Simeon and Anna may not have understood the full scope of “the Consolation of Israel,” and “redemption in Jerusalem.” But they knew that the promise of God, held for so long in their hearts, had come. And in a miraculous moment they could hold that promise, literally hold Him, in their own aged arms. As they looked upon the baby Jesus, they knew their waiting had come to an end—and they did not keep the news to themselves.

Years later, two angels, perhaps from among the very ones who heralded Jesus’ birth, addressed His disciples as they watched their Master disappear in the clouds: “Men of Galilee, why do you stand gazing up into heaven? This same Jesus, who was taken up from you into heaven, will so come in like manner as you saw Him go into heaven” (Acts 1:11).

And so the wait commenced again, and continues to this very day.

How we choose to anticipate the celebration of Christ’s birth can also help us live in expectation of His return. The new life Jesus made possible through His incarnation and passion allows us to live in the light of the future glory He has promised. Despite hardships, or perhaps even because of them, we should always be in a season of joyous anticipation.

Unfortunately, the same commercialism and faith-crushing culture we face at Christmas also confronts us all year round. How do we keep the anticipation with which God calls us to live our lives for Him each day from being dulled by the grind of the world? And how do we keep ourselves from becoming overly distracted with life’s daily pains and pleasures? Answers may vary from one person to the next, but certainly we need to pray and we need to plan if we want to “Await the Day” as faithfully as Simeon and Anna.

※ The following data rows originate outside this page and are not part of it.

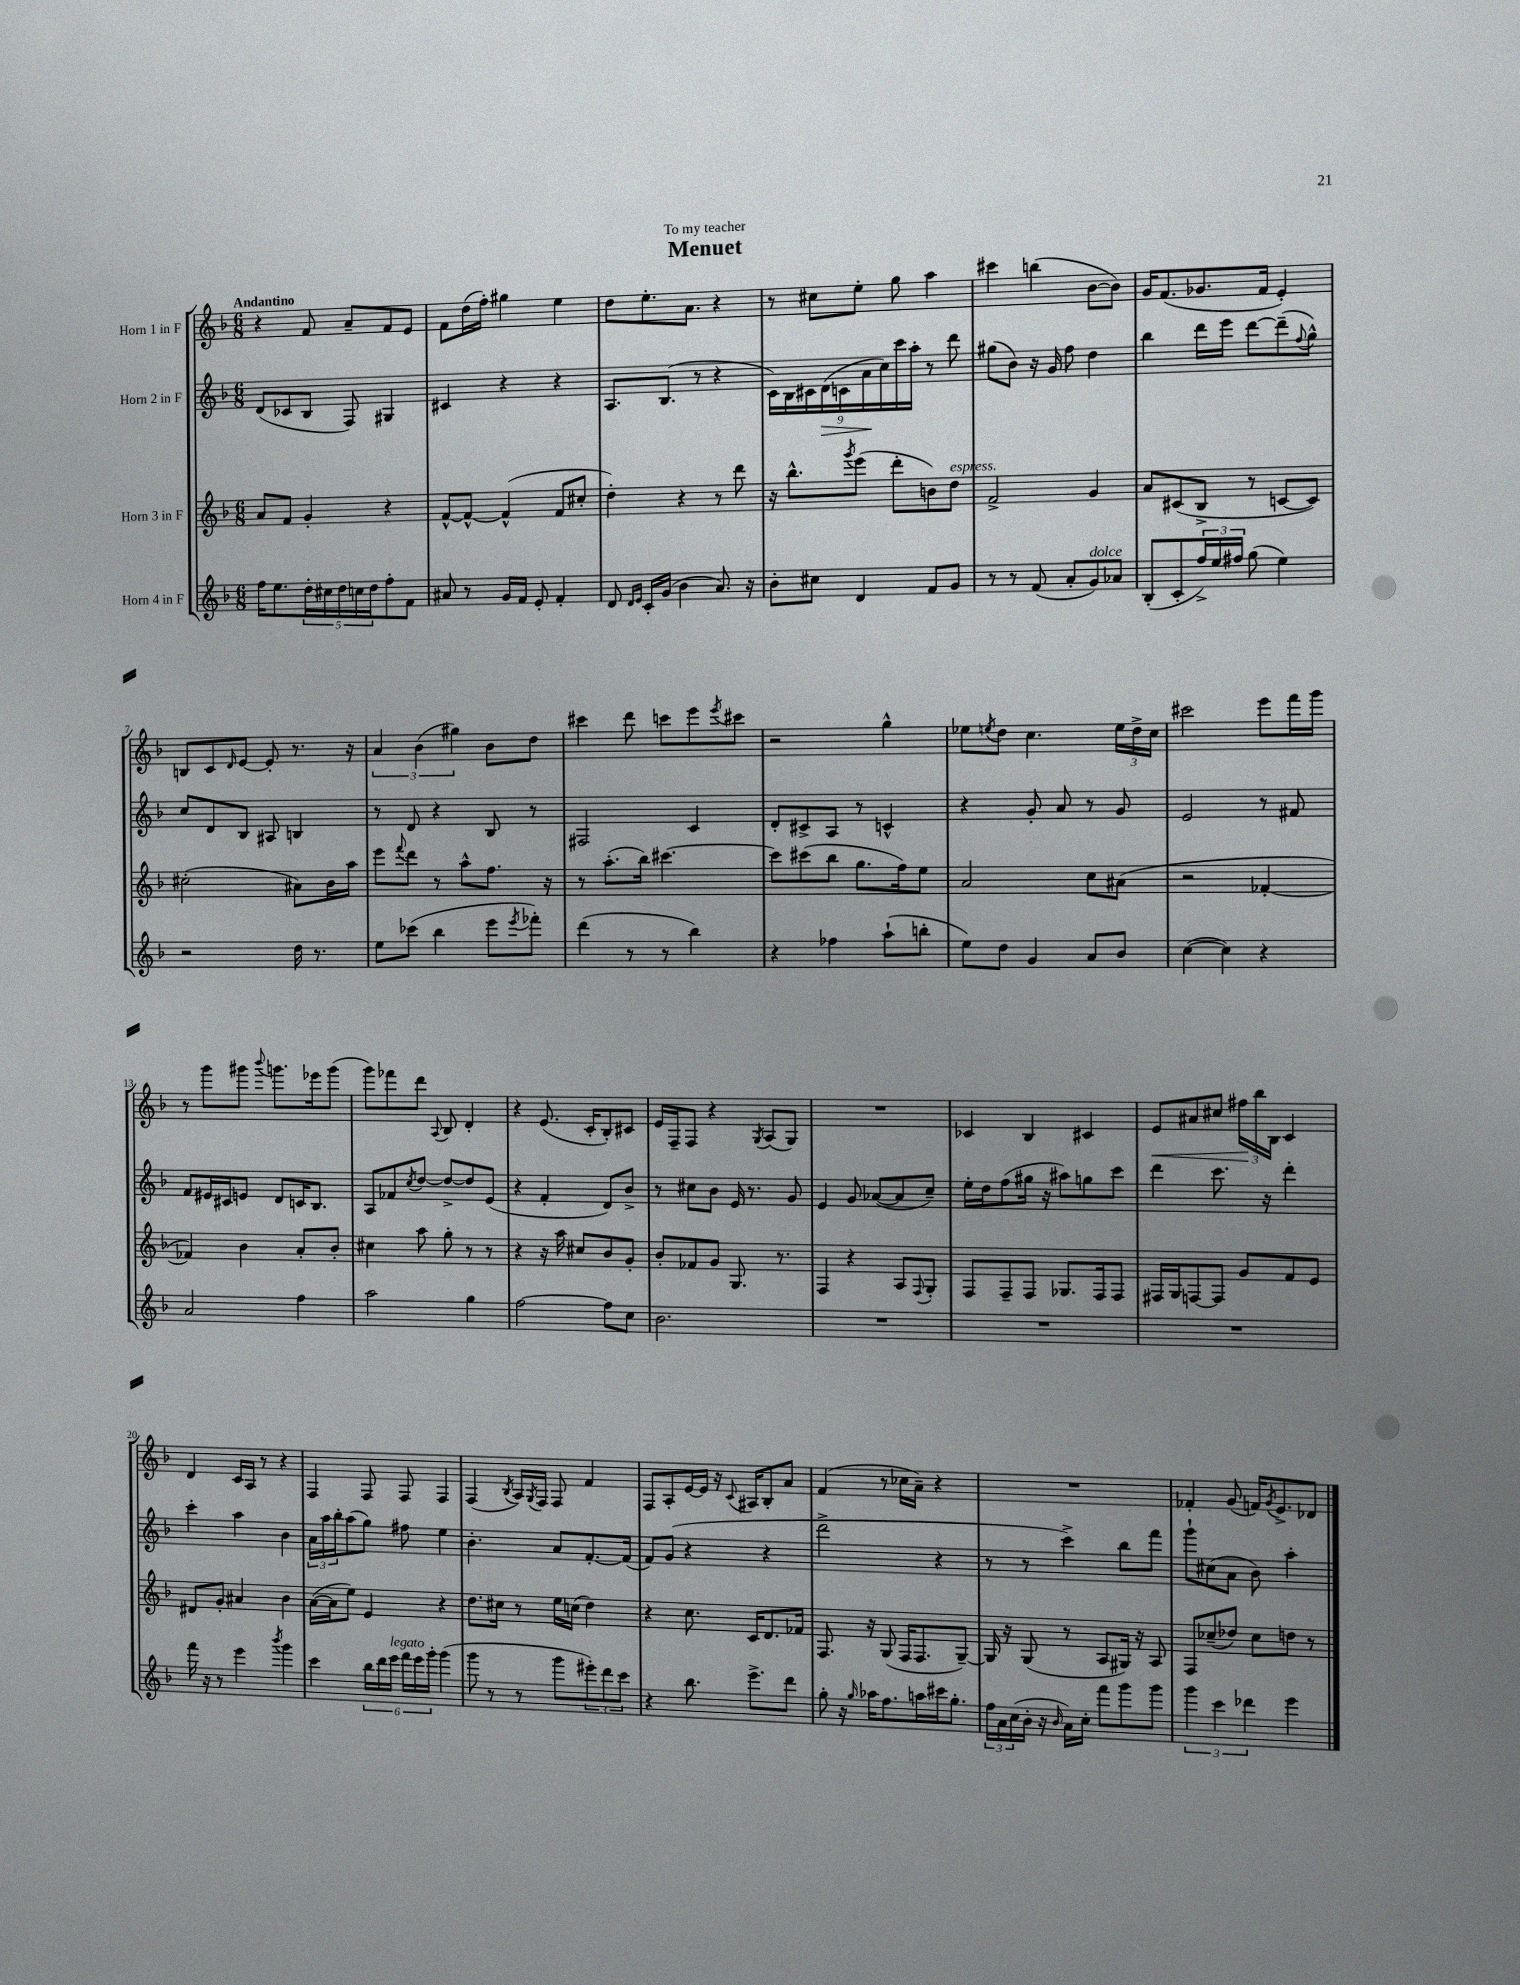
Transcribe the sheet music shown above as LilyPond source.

\header { title = "Menuet" dedication = "To my teacher" }
<<
\new StaffGroup <<
\new Staff = "s0" \with { instrumentName = "Horn 1 in F" } {
    \clef treble \key f \major \numericTimeSignature \time 6/8 \tempo "Andantino"
    r4 f'8 a'8-- f'8 e'8 |
    f'8 d''16( f''16-.) gis''4 e''4 |
    d''8 e''8.-. a'8. r4 |
    r8 cis''8 e''8-. g''8 a''4 |
    cis'''4 b''4( bes'8~ bes'8) |
    g'16 f'8.( ges'8. f'16 e'4-.) |
    b8 c'8 \grace { d'16 } e'8~ e'8-. r8. r16 |
    \tuplet 3/2 { a'4 bes'4( gis''4) } bes'8 d''8 |
    cis'''4 d'''8 c'''8 e'''8 \acciaccatura { e'''8 } cis'''8 |
    r2 g''4-^ |
    ees''8 \acciaccatura { e''8 } d''8 c''4. \tuplet 3/2 { e''16 d''16-> c''16 } |
    cis'''2 e'''8 f'''16 g'''16 |
    r8 g'''8 gis'''8 \appoggiatura { bes'''8 } g'''8. ees'''16 g'''8( |
    g'''8) fes'''8 d'''8 \appoggiatura { a8 } bes8 d'4-. |
    r4 e'8.( c'16-. bes8-.) cis'8 |
    e'16 f16-- f8 r4 \acciaccatura { g8 } a8( g8) |
    R2. |
    ces'4 bes4 cis'4 |
    e'8\< ais'8 cis''8 \tuplet 3/2 { fis''16\! bes''16 bes16 } c'4 |
    d'4 c'16 a16 r8 r4 |
    f4 f8 f8 f4 |
    f4( \acciaccatura { bes8 } a16) \acciaccatura { g8 } f16 f8 f'4 |
    f8 a8-. e'16~ e'16 r16 \appoggiatura { c'8 } ais16 bes8-. a'8 |
    f'4( r8 ces''16 a'16--) r4 |
    R2. |
    fes'4-. g'8( f'16) \acciaccatura { g'8 } e'8.-> des'8 \bar "|." |
}
\new Staff = "s1" \with { instrumentName = "Horn 2 in F" } {
    \clef treble \key f \major \numericTimeSignature \time 6/8
    d'8( ces'8 bes8 f8) gis4 |
    cis'4 r4 r4 |
    a8. bes8.( r8 r4 |
    \tuplet 9/8 { c'16) bes16 cis'16 d'16\>( c'16 a'16\! c''16) c'''16 a''16-. } r8 d'''8 |
    gis''8( bes'8) r16 g'16 f''8 d''4 |
    bes''4 d'''16 e'''16 d'''8~ d'''8--( \appoggiatura { f''8 } g''8-^) |
    c''8 d'8 bes8 ais8 b4 |
    r8 d'8 r4 bes8 r8 |
    fis2 c'4 |
    d'8-. cis'8-> a8 r8 c'4-^ |
    r4 g'8-. a'8 r8 g'8 |
    e'2 r8 fis'8 |
    f'8 eis'16 cis'16 e'8 d'8 c'16 bes8. |
    a8 fes'8 \acciaccatura { c''8 } d''8~ d''8~-> d''8 e'8( |
    r4 f'4-. d'8) bes'8-> |
    r8 cis''8 bes'8 e'16 r8. g'8 |
    e'4 g'8 aes'8~( aes'8 c''8--) |
    e''16-. d''16 f''8( gis''16 r16 ais''8) g''8 c'''8 |
    d'''4 c'''8. r16 d'''4-. |
    c'''4-. a''4 bes'4 |
    \tuplet 3/2 { a'16 a''16 bes''16-. } a''8( g''8) fis''8 e''4 |
    bes'4.-. a'8 f'8.~-. f'16( |
    f'8) g'8( r4 r4 |
    d'''2-> r4 |
    r8 r8 c'''4->) bes''8 f'''8 |
    g'''8-! cis''8( a'8 bes'8) a''4-. \bar "|." |
}
\new Staff = "s2" \with { instrumentName = "Horn 3 in F" } {
    \clef treble \key f \major \numericTimeSignature \time 6/8
    a'8 f'8 g'4-. r4 |
    f'8~-^ f'8~-^ f'4-^( f'8 cis''8-. |
    d''4-.) r4 r8 d'''8 |
    r16 bes''8.-^ \acciaccatura { g'''8 } e'''8( d'''8-. b'8) d''8^\markup { \italic "espress." } |
    f'2-> g'4 |
    a'8 cis'8( bes8-> r8 c'8~ c'8) |
    cis''2-.( ais'8) bes'16 a''16 |
    e'''8 \appoggiatura { f'''8 } d'''8 r8 a''8-^ f''8. r16 |
    r8 a''8.-.( bes''16) cis'''4.~ |
    cis'''8 cis'''8( bes''8 g''8. f''16) e''8 |
    a'2 c''8 ais'8( |
    r2 fes'4~-. |
    fes'4) bes'4 a'8-. bes'8-. |
    cis''4 a''8 g''8-. r8 r8 |
    r4 r16 a''16 cis''8 bes'8 g'8-. |
    bes'8-. fes'8 g'8 g8. r8. |
    f4 r4 a8 \appoggiatura { f8 } g8-. |
    f8 f8-- f8 ges8. f16 f8 |
    fis16 g16 f8~ f8 g'8 f'8 e'8 |
    dis'8 g'8-. ais'4 bes'4 |
    a'16~( a'16 e''8) e'4 r4 |
    d''8. cis''16 r8 e''16 c''16( d''4) |
    r4 c''8. c'16 d'8. fes'16 |
    f8. r16 g8( f16 f8. g8~--) |
    g16 r16 g8( r8 a8 gis16) r16 a8 |
    f8 ces''8--( des''8) ces''8 d''8 r8 \bar "|." |
}
\new Staff = "s3" \with { instrumentName = "Horn 4 in F" } {
    \clef treble \key f \major \numericTimeSignature \time 6/8
    f''16 e''8. \tuplet 5/4 { d''16-. cis''16 d''16 c''16 d''16 } f''8-. f'8 |
    ais'8 r8 g'16 f'16 e'8-. f'4-. |
    d'8 \grace { d'16 e'16 } c'16-. g'16( bes'4 a'8.) r16 |
    bes'8-. cis''8 d'4 f'8 g'8 |
    r8 r8 f'8( a'8-. g'8^\markup { \italic "dolce" }) aes'8 |
    bes8-.( c'8-. \tuplet 3/2 { f''16->) e''16 fis''16 } g''8( e''4) |
    r2 d''16 r8. |
    e''8 ces'''8( bes''4 e'''8 \acciaccatura { e'''8 } fes'''8-.) |
    d'''4( r8 r8 bes''4) |
    r4 fes''4 a''8-!( b''8-. |
    e''8) d''8 g'4 a'8 bes'8 |
    c''4~( c''4) r4 |
    a'2 f''4 |
    a''2 g''4 |
    f''2~ f''8 c''8 |
    bes'2. |
    R2. |
    R2. |
    R2. |
    f'''16 r16 r8 e'''4 \acciaccatura { bes'''8 } g'''4 |
    c'''4 \tuplet 6/4 { bes''16 d'''16 e'''16^\markup { \italic "legato" } f'''16 e'''16 g'''16-. } g'''4( |
    g'''8 r8 r8 g'''8 \tuplet 3/2 { eis'''8-.) d'''8 c'''8 } |
    r4 bes''8. e'''8.-> d'''8 |
    g''8-. r16 \grace { g''16 } aes''16 f''8. a''16 cis'''16 g''8.-. |
    \tuplet 3/2 { f''16 a'16 c''16( } bes'16-. r16 \grace { bes'16 } a'16) c''16-. f'''8 g'''8 g'''8 |
    \tuplet 3/2 { g'''4 c'''4 des'''4 } e'''4 \bar "|." |
}
>>
>>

May God enable us to rise above the pervasive materialism and the prevalent cynicism of our times. May we place our hope firmly in His soon coming and live joyfully in light of that greater reality. Maybe this Christmas season can give us an occasion to renew ourselves to that reality, to re-gather our courage to wait with greater purpose and more fervent expectancy, “until the day dawns and the morning star rises in our hearts” (2 Peter 1:19).